Work to complete: Locate each line in the entries below that contains the string "chart" with matching case, and copy those lines.

Data extract:
━━━━
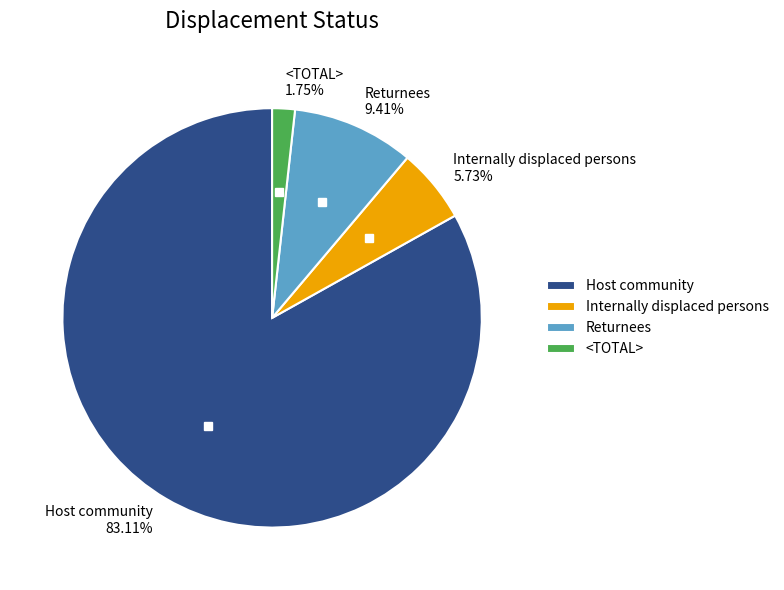

Does Host community account for over 50% of the chart?

Yes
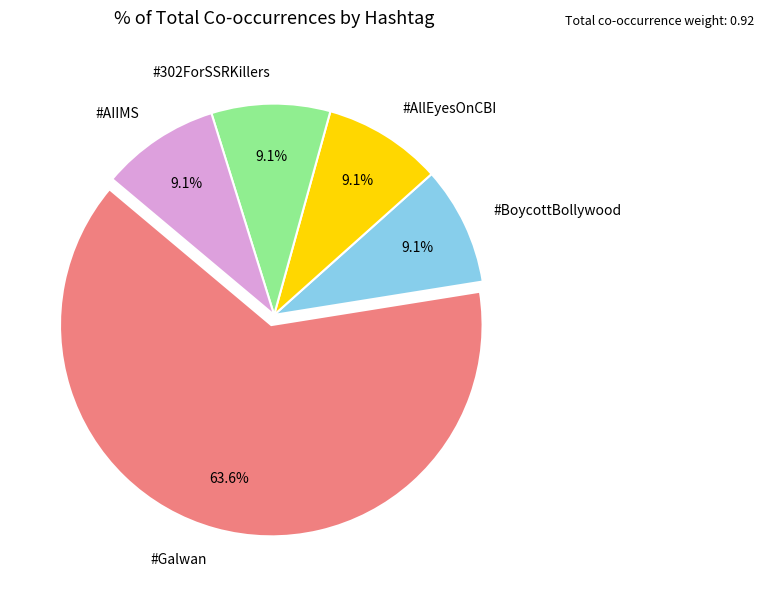

Combined, what portion of the pie is #AIIMS and #AllEyesOnCBI?

18.2%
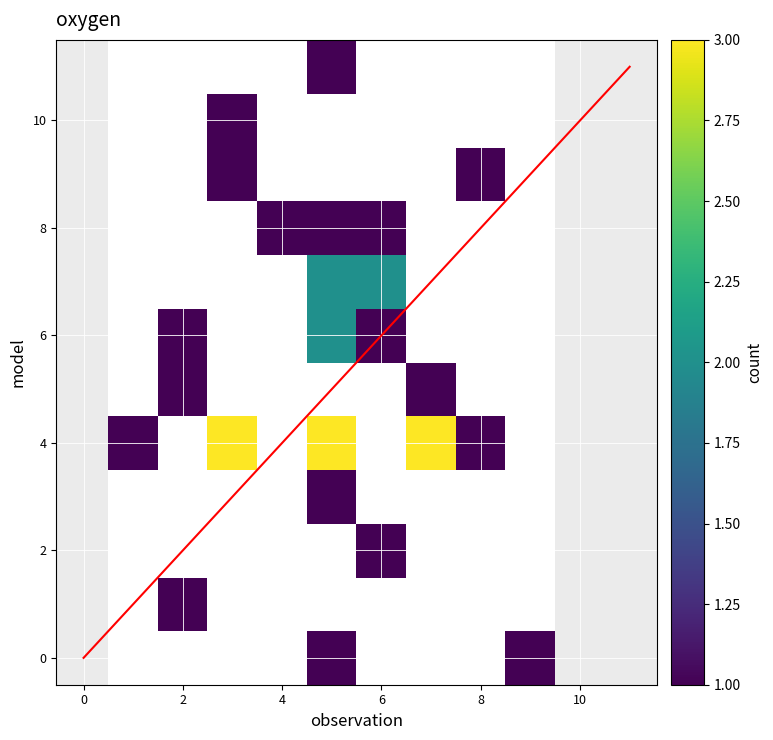

Which has a higher value, 8 or 4?

4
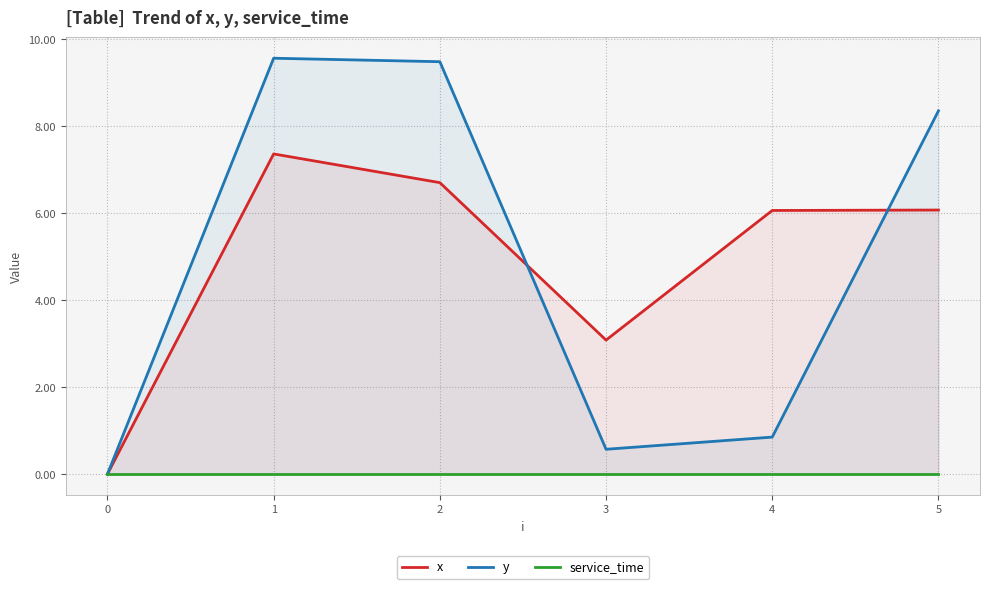

How many data points does each series have?

6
━━━━
Response below:
Does Host community account for over 50% of the chart?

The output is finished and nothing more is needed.